The allegations stemming from the April 13, 2020 incident form the basis of the conspiracy, deprivation of civil rights, and witness tampering charges in the indictment. The falsification of records charges pertain to two incident reports prepared and filed with LASD in mid-April 2020.
The first report, which Vega prepared with Hernandez’s assistance, allegedly falsely stated that J.A. exhibited symptoms of a person under the influence of a stimulant; that J.A. had threatened to harm people in the skatepark, as well as Vega and Hernandez; that a crowd of people were moving toward the LASD patrol vehicle as the defendants drove away after unlawfully detaining J.A; and that, following the crash in the alley, Vega checked J.A. for injuries and J.A. was placed in another patrol vehicle of an assisting LASD unit until paramedics arrived.

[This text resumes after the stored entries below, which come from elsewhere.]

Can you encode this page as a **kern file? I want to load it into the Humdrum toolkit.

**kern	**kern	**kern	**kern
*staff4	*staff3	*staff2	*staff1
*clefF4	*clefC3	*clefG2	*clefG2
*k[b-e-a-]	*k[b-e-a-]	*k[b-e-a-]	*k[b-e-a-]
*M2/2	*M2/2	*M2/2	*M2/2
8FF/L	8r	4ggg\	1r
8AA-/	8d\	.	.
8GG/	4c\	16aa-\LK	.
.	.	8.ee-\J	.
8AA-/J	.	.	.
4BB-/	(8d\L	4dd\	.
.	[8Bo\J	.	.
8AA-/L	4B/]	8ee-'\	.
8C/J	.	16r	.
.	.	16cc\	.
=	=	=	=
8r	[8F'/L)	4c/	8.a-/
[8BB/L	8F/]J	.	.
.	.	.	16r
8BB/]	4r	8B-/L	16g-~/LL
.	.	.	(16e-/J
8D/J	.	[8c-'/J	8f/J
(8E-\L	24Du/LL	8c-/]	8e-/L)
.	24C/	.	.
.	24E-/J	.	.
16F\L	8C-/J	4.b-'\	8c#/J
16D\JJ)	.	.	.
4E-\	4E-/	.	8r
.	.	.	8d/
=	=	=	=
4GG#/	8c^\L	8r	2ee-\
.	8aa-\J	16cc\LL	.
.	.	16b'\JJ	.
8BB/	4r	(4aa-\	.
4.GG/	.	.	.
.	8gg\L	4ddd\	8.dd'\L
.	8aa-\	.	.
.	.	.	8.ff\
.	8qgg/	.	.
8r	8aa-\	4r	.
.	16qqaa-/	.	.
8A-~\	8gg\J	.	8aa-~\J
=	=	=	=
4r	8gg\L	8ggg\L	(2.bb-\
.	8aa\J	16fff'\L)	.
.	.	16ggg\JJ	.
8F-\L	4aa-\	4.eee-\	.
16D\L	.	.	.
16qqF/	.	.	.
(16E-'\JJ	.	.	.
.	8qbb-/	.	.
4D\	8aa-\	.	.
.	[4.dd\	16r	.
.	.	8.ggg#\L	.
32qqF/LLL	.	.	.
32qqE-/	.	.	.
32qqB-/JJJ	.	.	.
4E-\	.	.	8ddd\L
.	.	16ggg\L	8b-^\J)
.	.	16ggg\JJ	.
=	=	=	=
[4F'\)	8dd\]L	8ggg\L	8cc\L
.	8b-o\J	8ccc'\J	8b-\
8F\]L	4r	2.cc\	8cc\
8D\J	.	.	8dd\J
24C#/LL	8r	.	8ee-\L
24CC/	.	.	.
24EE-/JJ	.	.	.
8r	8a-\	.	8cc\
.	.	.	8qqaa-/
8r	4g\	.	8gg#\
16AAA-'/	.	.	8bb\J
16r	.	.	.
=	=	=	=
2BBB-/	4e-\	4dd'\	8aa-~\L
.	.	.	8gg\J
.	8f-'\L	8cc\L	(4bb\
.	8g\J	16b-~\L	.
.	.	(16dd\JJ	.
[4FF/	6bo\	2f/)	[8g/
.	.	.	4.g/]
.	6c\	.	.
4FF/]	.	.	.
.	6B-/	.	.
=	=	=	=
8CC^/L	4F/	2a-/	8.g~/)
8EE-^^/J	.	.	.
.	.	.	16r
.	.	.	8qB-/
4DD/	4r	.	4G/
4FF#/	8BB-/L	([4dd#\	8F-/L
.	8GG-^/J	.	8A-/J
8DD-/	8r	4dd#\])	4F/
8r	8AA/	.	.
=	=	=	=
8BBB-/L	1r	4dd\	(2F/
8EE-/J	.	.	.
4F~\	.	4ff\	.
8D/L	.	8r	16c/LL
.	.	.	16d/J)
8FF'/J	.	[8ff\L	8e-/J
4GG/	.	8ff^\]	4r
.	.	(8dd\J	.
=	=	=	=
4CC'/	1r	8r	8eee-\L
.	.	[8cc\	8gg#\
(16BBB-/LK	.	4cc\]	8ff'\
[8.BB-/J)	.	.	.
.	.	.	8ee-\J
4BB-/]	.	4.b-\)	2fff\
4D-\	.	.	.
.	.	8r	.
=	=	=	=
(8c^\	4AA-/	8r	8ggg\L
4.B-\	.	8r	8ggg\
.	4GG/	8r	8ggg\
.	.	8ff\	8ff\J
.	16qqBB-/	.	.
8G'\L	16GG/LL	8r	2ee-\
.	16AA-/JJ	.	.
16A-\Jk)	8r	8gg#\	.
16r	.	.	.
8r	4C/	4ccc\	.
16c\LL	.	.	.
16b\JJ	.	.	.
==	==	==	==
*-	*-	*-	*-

Vega prepared a second report, according to the indictment, in which he falsely claimed to have transferred J.A. to the second patrol vehicle.
Both defendants are presumed innocent unless proven guilty.
The conspiracy count alleged in the indictment carries a statutory maximum penalty of five years in federal prison, while the civil rights offense carries a maximum sentence of 10 years. The offenses of witness tampering and falsification of records each carry a statutory maximum sentence of 20 years.
The FBI is investigating this matter.
Assistant U.S. Attorneys J. Jamari Buxton and Brian R. Faerstein of the Public Corruption and Civil Rights Section are prosecuting this case.